- [About this exercise]
Below are several entries. Transcribe exactly those lines that fall from the one with "uncertainties, your team thrives on" through the one with "All rights reserved.", end lines included.

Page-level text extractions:

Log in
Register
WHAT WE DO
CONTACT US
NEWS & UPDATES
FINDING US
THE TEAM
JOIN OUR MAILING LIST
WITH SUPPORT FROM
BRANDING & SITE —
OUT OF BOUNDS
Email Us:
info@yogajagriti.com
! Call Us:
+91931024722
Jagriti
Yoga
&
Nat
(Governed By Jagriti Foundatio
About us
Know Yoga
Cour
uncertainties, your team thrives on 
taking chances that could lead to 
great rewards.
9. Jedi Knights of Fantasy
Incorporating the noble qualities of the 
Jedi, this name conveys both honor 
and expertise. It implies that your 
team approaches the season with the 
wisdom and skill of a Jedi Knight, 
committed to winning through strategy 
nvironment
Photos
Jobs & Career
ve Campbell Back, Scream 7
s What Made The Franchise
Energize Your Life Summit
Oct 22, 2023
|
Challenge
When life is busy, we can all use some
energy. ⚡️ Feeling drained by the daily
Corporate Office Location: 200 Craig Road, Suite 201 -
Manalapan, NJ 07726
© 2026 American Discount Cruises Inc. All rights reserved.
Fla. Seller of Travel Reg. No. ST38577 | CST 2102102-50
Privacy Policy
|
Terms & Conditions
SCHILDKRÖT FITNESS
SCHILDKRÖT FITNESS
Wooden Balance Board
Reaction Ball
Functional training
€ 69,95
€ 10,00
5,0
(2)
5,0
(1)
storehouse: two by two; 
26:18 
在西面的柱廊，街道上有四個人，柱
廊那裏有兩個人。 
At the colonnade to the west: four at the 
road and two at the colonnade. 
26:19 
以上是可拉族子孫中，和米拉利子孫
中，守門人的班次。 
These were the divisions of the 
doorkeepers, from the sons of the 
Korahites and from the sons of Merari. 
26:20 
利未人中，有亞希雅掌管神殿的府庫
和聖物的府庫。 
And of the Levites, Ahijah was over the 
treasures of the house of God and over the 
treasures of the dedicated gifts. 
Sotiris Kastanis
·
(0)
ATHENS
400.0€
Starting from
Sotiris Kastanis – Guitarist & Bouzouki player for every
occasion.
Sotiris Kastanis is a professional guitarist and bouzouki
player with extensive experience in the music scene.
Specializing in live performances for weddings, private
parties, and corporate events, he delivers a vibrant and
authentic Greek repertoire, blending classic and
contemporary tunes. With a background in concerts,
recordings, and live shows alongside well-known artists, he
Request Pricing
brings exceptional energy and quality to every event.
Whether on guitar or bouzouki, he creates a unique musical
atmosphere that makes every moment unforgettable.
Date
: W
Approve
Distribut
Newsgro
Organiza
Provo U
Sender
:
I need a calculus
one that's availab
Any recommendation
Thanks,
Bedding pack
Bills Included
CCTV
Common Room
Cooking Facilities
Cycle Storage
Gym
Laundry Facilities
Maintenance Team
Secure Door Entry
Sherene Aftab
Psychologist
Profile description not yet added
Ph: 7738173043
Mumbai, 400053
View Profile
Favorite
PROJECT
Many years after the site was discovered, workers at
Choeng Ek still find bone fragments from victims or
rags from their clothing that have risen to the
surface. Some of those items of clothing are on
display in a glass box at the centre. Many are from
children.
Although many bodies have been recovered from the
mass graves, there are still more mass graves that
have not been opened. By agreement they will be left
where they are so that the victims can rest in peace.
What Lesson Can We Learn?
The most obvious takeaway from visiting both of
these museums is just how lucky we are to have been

- [Result of this task]
uncertainties, your team thrives on 
taking chances that could lead to 
great rewards.
9. Jedi Knights of Fantasy
Incorporating the noble qualities of the 
Jedi, this name conveys both honor 
and expertise. It implies that your 
team approaches the season with the 
wisdom and skill of a Jedi Knight, 
committed to winning through strategy 
nvironment
Photos
Jobs & Career
ve Campbell Back, Scream 7
s What Made The Franchise
Energize Your Life Summit
Oct 22, 2023
|
Challenge
When life is busy, we can all use some
energy. ⚡️ Feeling drained by the daily
Corporate Office Location: 200 Craig Road, Suite 201 -
Manalapan, NJ 07726
© 2026 American Discount Cruises Inc. All rights reserved.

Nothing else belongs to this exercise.